Tranquilizing your pet
If you are in the habit of taking a sedative or a Valium before a flight, then by all means go ahead, but please don’t administer tranquilizers to your dog. When your dog is up in the air, he/she in exposed to higher altitude pressures – in these conditions, if the dog is given tranquilizers or sedatives, in most cases it causes respiratory and cardiovascular problems, according to the American Veterinary Medical Association. The drugs can also inhibit their natural ability to maintain their balance and equilibrium. However, if your veterinarian thinks it necessary to prescribe some sedative for your dog for medical reasons, remember to write down the name and dosage of the medicine on the carrier labels.
Arrive a bit early
Don’t turn up 30 minutes before the time of departure with your dog in tow! That will make the entire process very messy and panic-stricken. Plan ahead and leave your home early. However, your pet won’t be allowed to be checked in before four hours from the time of departure, so try to reach the airport at least two hours before time. You should ask where your pet needs to go and when you need to arrive to avoid any confusion. Travelers with pets are usually required to check-in at the counter, so don’t turn up at the places for curbside or self-service check-in.
If your pet is flying cargo, you have to leave him/her at the pet cargo area, where airline personnel will check in and transport him/her to the plane. (Sometimes the pet cargo area can be difficult to locate – so, you can check where exactly it is a few days before the flight if you do not want extra stress on the day of departure.) Keep your dog’s health certificate handy and double-check if you have all the necessary doggy items, and check the ID tags on the carrier.
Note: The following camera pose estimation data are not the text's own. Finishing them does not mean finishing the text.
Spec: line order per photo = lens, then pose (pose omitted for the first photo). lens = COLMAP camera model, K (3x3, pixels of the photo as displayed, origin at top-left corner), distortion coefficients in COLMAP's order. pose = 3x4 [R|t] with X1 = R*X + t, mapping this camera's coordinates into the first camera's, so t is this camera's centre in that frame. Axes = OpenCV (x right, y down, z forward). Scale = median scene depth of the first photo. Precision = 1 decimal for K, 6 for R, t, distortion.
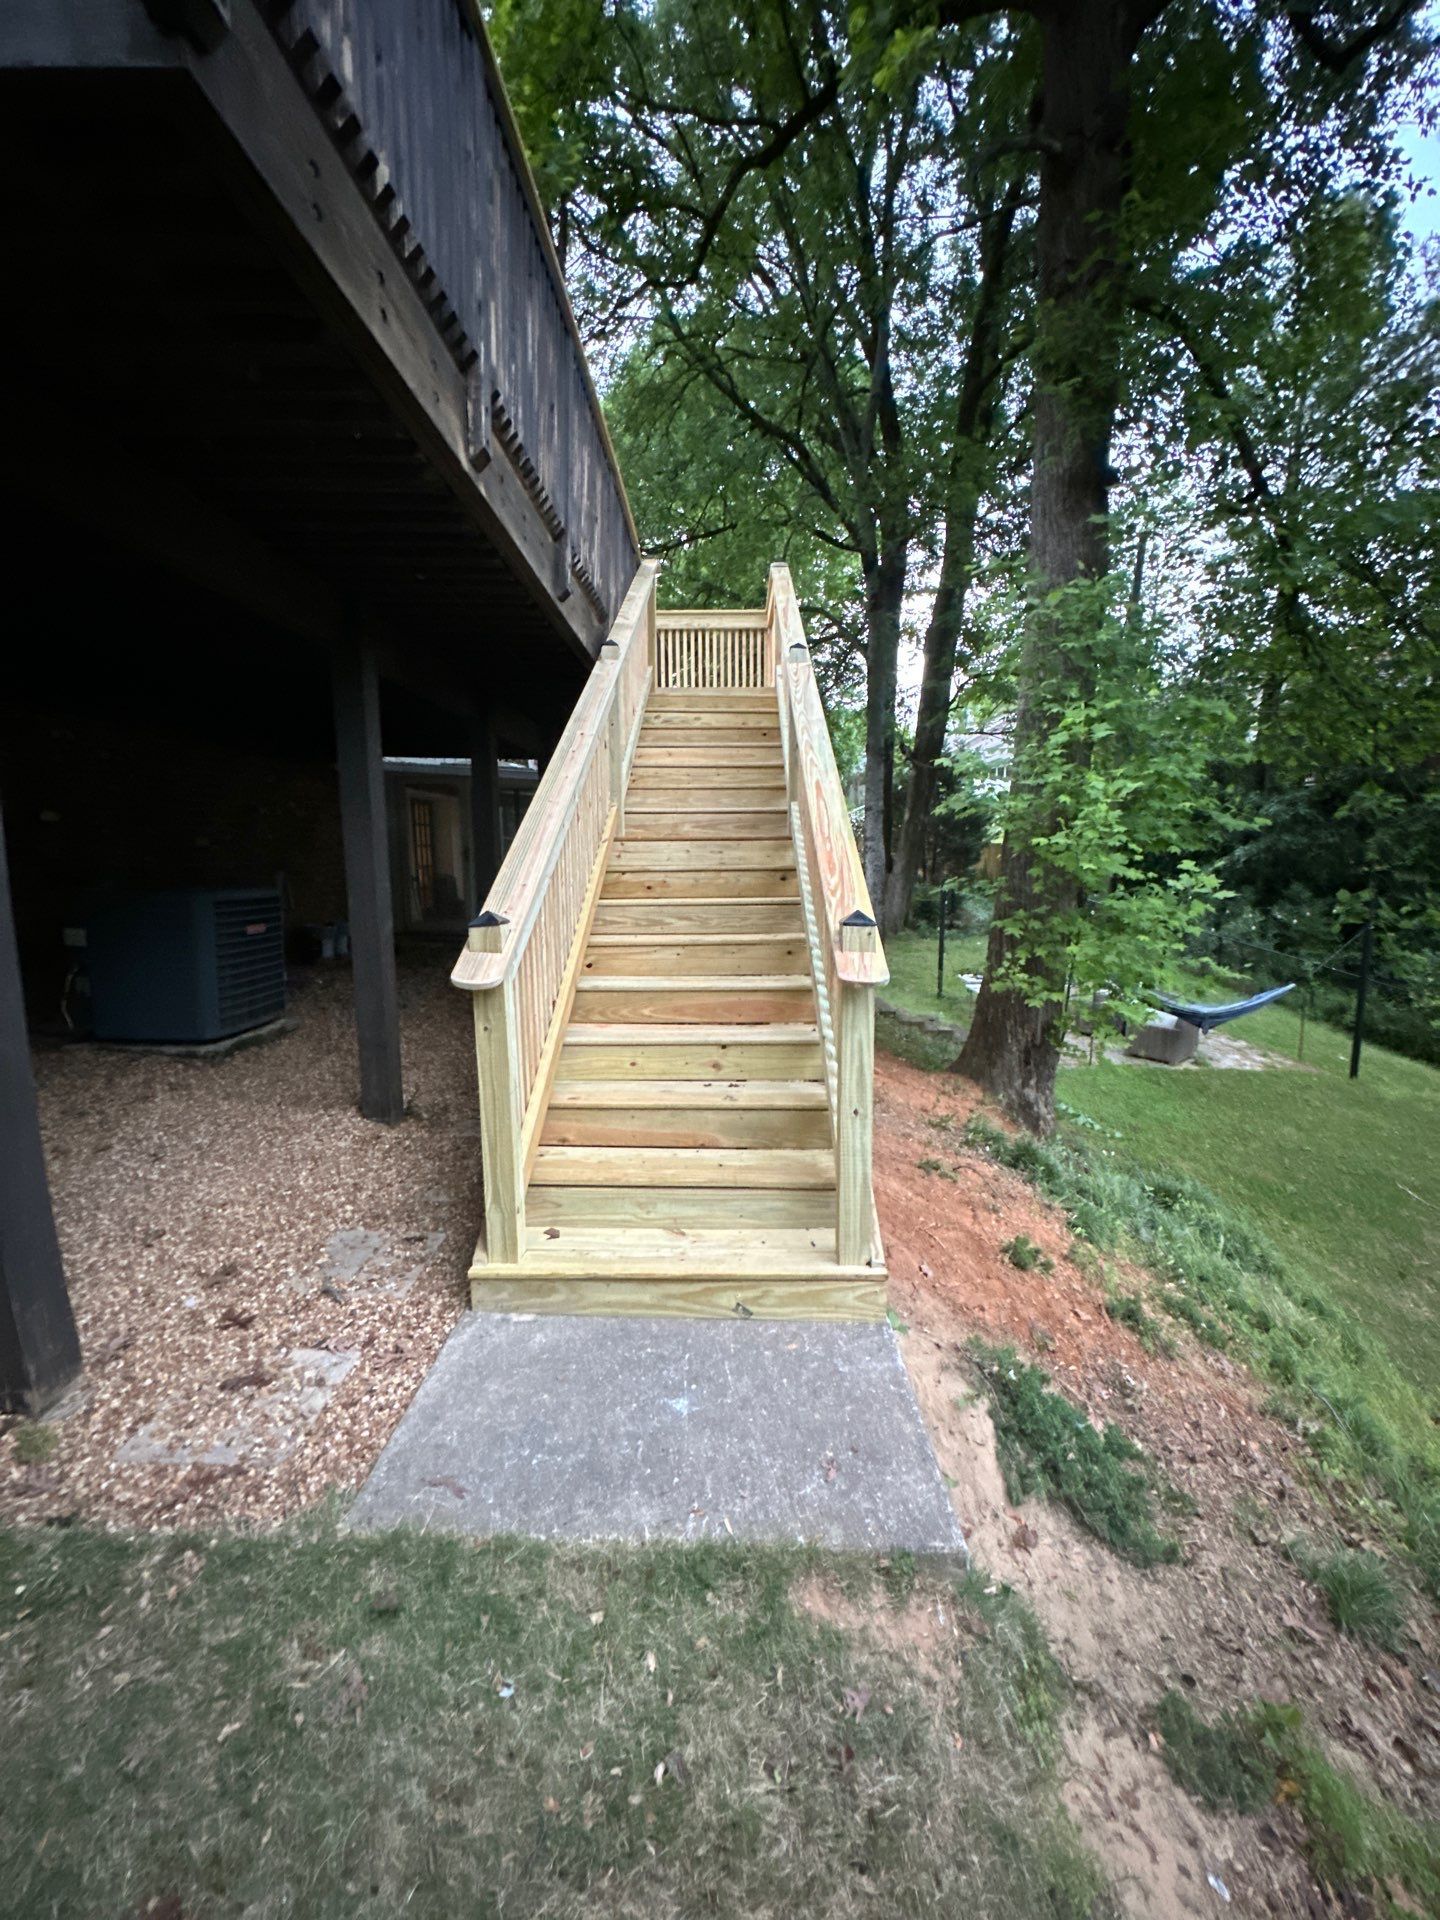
lens RADIAL K [[764.8, 0, 722.3], [0, 764.8, 958.3], [0, 0, 1]] dist [-0.002955, 0.000449]
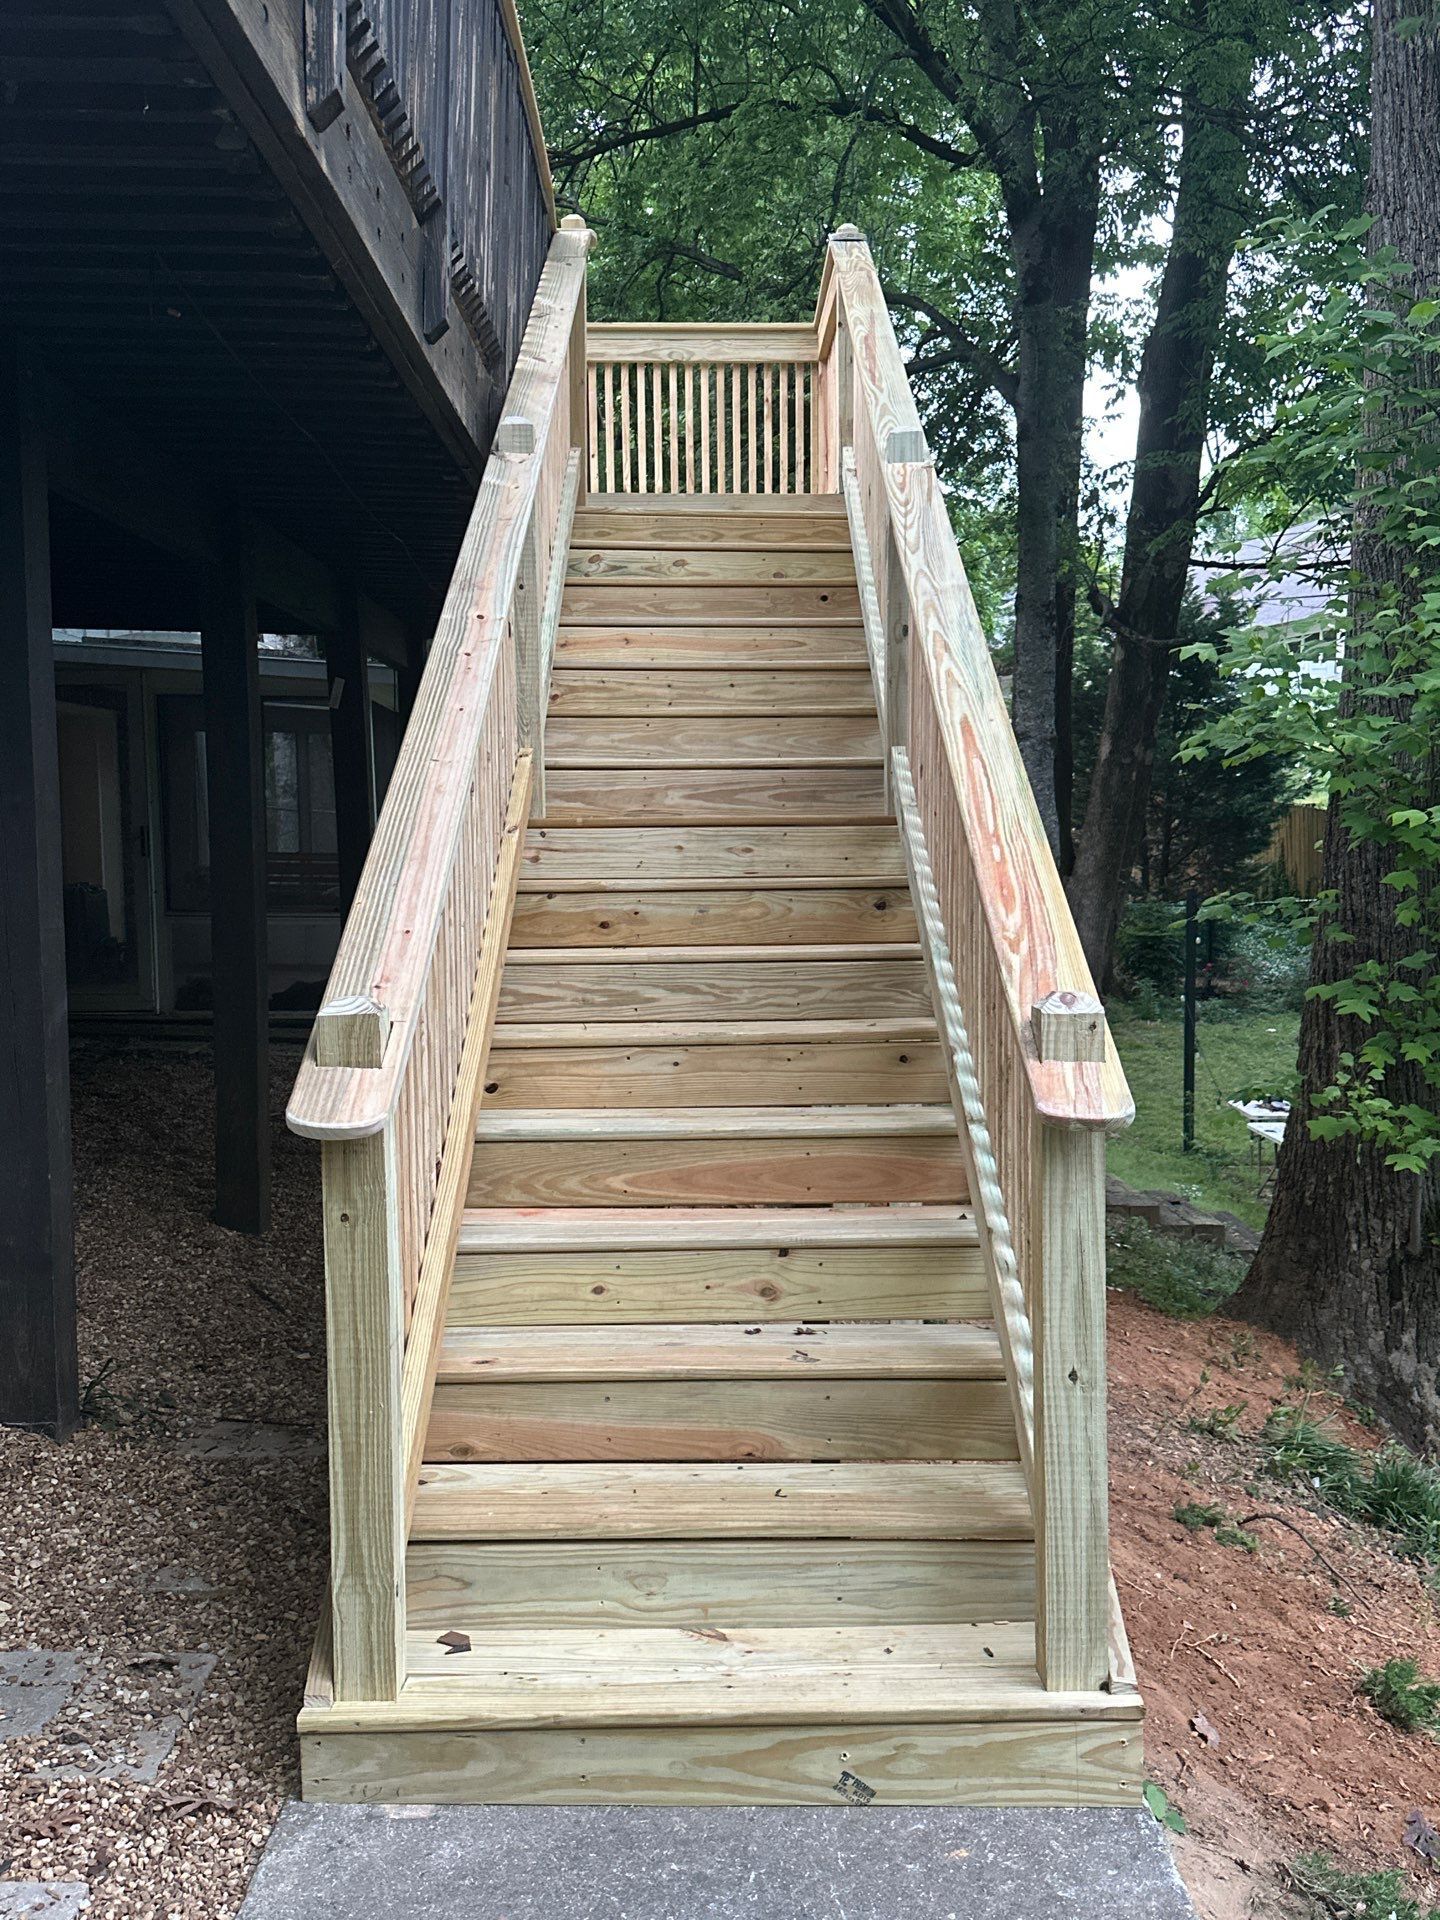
lens RADIAL K [[1737.6, 0, 738.8], [0, 1737.6, 964.3], [0, 0, 1]] dist [0.170691, -0.355035]
pose [[0.999479, -0.005039, 0.031866, -0.038730], [0.006877, 0.998302, -0.057835, -0.003045], [-0.031520, 0.058024, 0.997817, -0.082808]]
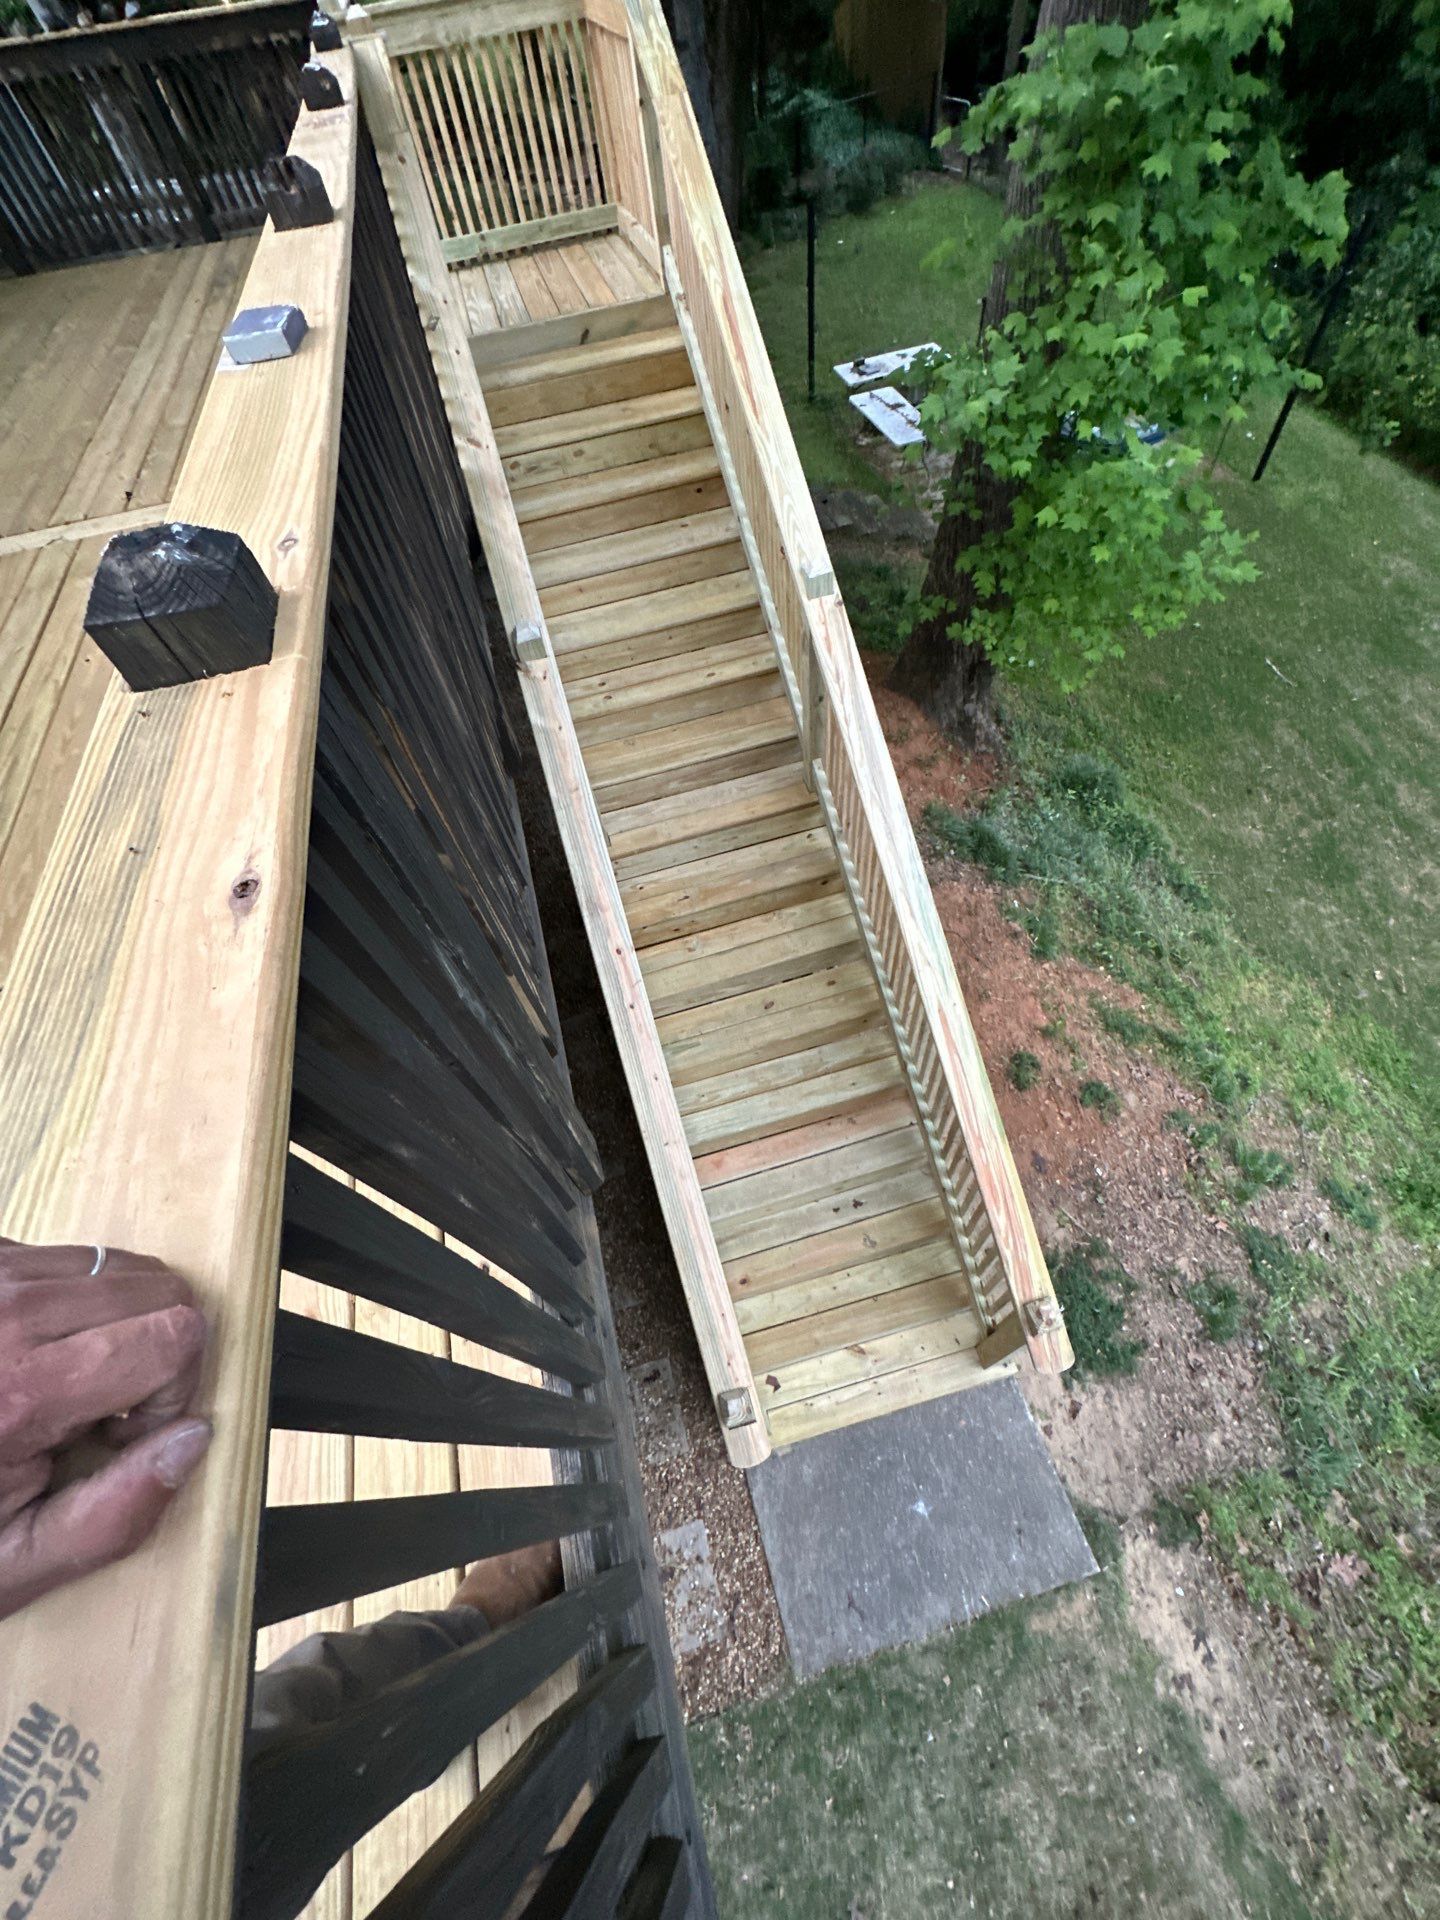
lens RADIAL K [[761.8, 0, 720.0], [0, 761.8, 960.0], [0, 0, 1]] dist [-0.006276, 0.000919]
pose [[0.956554, -0.281817, 0.074718, -0.102338], [0.135745, 0.657293, 0.741309, -0.584352], [-0.258025, -0.698960, 0.666992, 0.328537]]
Travelling with labrador is a bit of fun.
After both of you have safely reached your destination (hopefully without much stress and panicking, if you have followed our tips!) and you have to pick your dog up from the airline office near the baggage claim. The airline staff will verify your paperwork, and then you shall be on your way. Before you check in to your hotel, you should take him/her out for a walk or a run. This will make him/her feel comfortable with the surroundings again, after he/she has seen and smelled the new place and realized that the same doggy rules apply There as well!
Essential items to pack in your dog’s luggage and general advice:
- Health certificates and medical records should be close at hand. You should also keep pet medications in your carry-on bag in case of flight delays, and also bring a list of prescription medicines and the contact information of your regular veterinarian.
- Carry grooming products, comb, pet wipes, paper towels, hand sanitizer, your pet’s favorite toy and blanket, enough dog food, and treats for the entire trip.
- Food and water dishes, poop bags, bottled water should also be included in your dog’s suitcase.
- Write down all details in your pet’s carrier label in bold print and cover the entire thing up with water-proof durable clear tape.
- If your pet is flying cargo, you should consider adding an extra tag in his/her collar providing your name, address, and contact details for extra caution.